::: Passage shown

# INSIST ON VIRGINIA DARE PAT. APP. FOR FLAVORS



## fallen0001 (Mar 15, 2011)

I found this bottle a few days ago while digging- after researching a bit, i found two examples of the bottle on the internet, the only difference is mine seems to be from before they got the patent -reads pat. app. for on bottom- is it any more rare because of this difference


----------



## fallen0001 (Mar 15, 2011)

Heres what the full bottle looks like


----------



## epackage (Mar 15, 2011)

nothing really rare, a dollar or two buys them all day long...Jim


----------



## fallen0001 (Mar 15, 2011)

Paterson NJ- I dug that bottle up a few towns over haha! 

 The dump im digging seems to have stuff from the 30's- 40's. From what I've read (new to this scene) I should be looking for mostly sodas and milk bottles- i noticed a lot of old "federal law forbids" liquor bottles, but i dont know what to take home and what to leave! Its a hike through the woods to get there so I can only carry so much!

::::::
::: Input rows

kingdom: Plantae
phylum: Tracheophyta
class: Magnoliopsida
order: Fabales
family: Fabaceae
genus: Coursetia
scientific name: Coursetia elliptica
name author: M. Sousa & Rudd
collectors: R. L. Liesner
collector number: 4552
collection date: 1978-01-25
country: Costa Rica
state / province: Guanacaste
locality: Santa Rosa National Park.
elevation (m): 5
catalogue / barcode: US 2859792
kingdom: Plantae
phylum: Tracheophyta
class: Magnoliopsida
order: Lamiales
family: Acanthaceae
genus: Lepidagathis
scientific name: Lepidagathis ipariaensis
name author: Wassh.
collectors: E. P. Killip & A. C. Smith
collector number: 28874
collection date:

::::::

**Tasks to carry out**.
1. Repeat the forum thread about the Virginia Dare bottle word for word, from start to finish.
2. In the records, take everything from the line containing "scientific name: Lepidagathis ipariaensis" down to the end of the records, and write those lines out again with "collection date" changed to "date collected", leaving everything else as it is.

**Solutions to the problems**.
1.
# INSIST ON VIRGINIA DARE PAT. APP. FOR FLAVORS



## fallen0001 (Mar 15, 2011)

I found this bottle a few days ago while digging- after researching a bit, i found two examples of the bottle on the internet, the only difference is mine seems to be from before they got the patent -reads pat. app. for on bottom- is it any more rare because of this difference


----------



## fallen0001 (Mar 15, 2011)

Heres what the full bottle looks like


----------



## epackage (Mar 15, 2011)

nothing really rare, a dollar or two buys them all day long...Jim


----------



## fallen0001 (Mar 15, 2011)

Paterson NJ- I dug that bottle up a few towns over haha! 

 The dump im digging seems to have stuff from the 30's- 40's. From what I've read (new to this scene) I should be looking for mostly sodas and milk bottles- i noticed a lot of old "federal law forbids" liquor bottles, but i dont know what to take home and what to leave! Its a hike through the woods to get there so I can only carry so much!

2.
scientific name: Lepidagathis ipariaensis
name author: Wassh.
collectors: E. P. Killip & A. C. Smith
collector number: 28874
date collected:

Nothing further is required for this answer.